At present, a sensor and the device of the micro electrochemical detection device are usually connected in a plug-in mode, and due to the fact that the size of the device is small and a connecting port is arranged at one end of the sensor, poor contact between modules and incapability of sealing caused by installation size errors easily occur, and accordingly the situation that detection results are inaccurate is caused.
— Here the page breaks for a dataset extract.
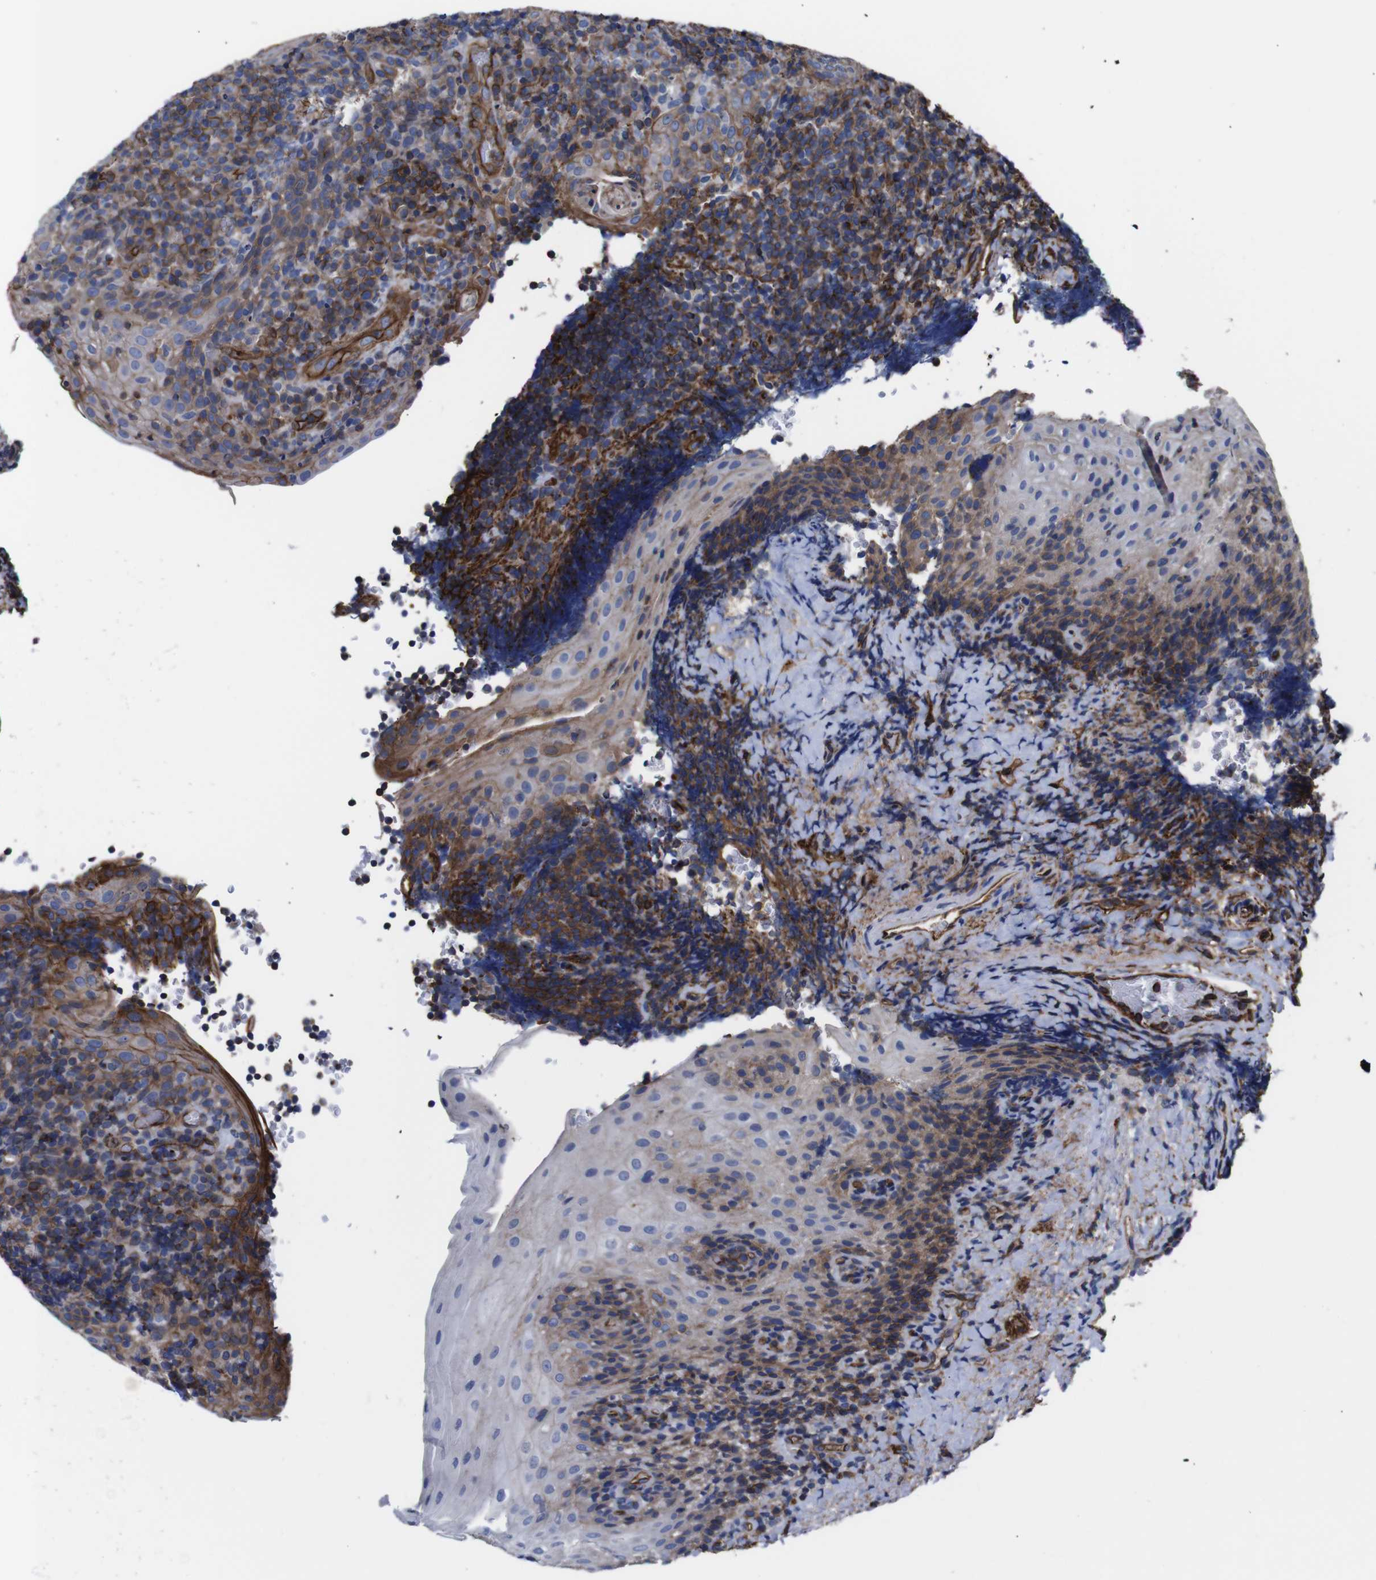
{"staining": {"intensity": "moderate", "quantity": "25%-75%", "location": "cytoplasmic/membranous"}, "tissue": "tonsil", "cell_type": "Germinal center cells", "image_type": "normal", "snomed": [{"axis": "morphology", "description": "Normal tissue, NOS"}, {"axis": "topography", "description": "Tonsil"}], "caption": "Protein staining displays moderate cytoplasmic/membranous positivity in about 25%-75% of germinal center cells in unremarkable tonsil.", "gene": "SPTBN1", "patient": {"sex": "male", "age": 37}}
In addition, in practical applications, the electrochemical detection device is often required to be placed in a liquid to be detected for electrochemical detection, and an interface module of the device with poor sealing is easily corroded by the immersed liquid to be detected, which greatly affects the service life and the application range of the device.

SUMMERY OF THE UTILITY MODEL

The utility model aims to overcome the defects that a detachable sensing unit of a miniature electrochemical detection device in the prior art is not easy to seal by using a plug-in interface, so that the detection accuracy is reduced and the service life of the device is prolonged, and provides the miniature electrochemical detection device.

The utility model solves the technical problems through the following technical scheme:

the utility model provides a miniature electrochemical detection device, which comprises a device cover, a sensing unit and a device main body, wherein the sensing unit is arranged on the device cover;

the top end of the device main body is provided with a signal spring needle;

the sensing unit is used for being placed on the top end of the device main body and abutting against the signal elastic needle;

the device cover is detachably connected with the device main body;

when the device cover is connected with the device main body, the sensing unit and the signal elastic needle are accommodated in a cavity of the device cover, and the sensing unit is elastically abutted against the signal elastic needle;

an opening is arranged at the top end of the device cover.

Preferably, a sealing ring is included between the device cover and the sensing unit, the sealing ring being disposed around the contour of the sensing unit.

Preferably, the front surface of the sensing unit is provided with a plurality of sensors; the sensors are in direct contact with the outside through the openings;

the back of the sensing unit is provided with a plurality of signal interfaces, and one or more of the signal interfaces correspond to one or more of the sensors;

the signal interface is elastically abutted with the corresponding signal elastic needle.

Preferably, the number of sensors includes one or more of a temperature sensor, a redox electrode, and a solid-state ion-selective electrode.

Preferably, the top end of the device main body is further provided with a first elastic needle and a second elastic needle;

the back of the sensing unit is also provided with a storage chip interface and an in-place interface;

when the device cover is connected with the device main body, the first elastic needle is elastically abutted to the storage chip interface, and the second elastic needle is elastically abutted to the in-place interface.

Preferably, the top end of the device main body is further provided with a power supply spring pin, and the power supply spring pin is used for connecting a charging device.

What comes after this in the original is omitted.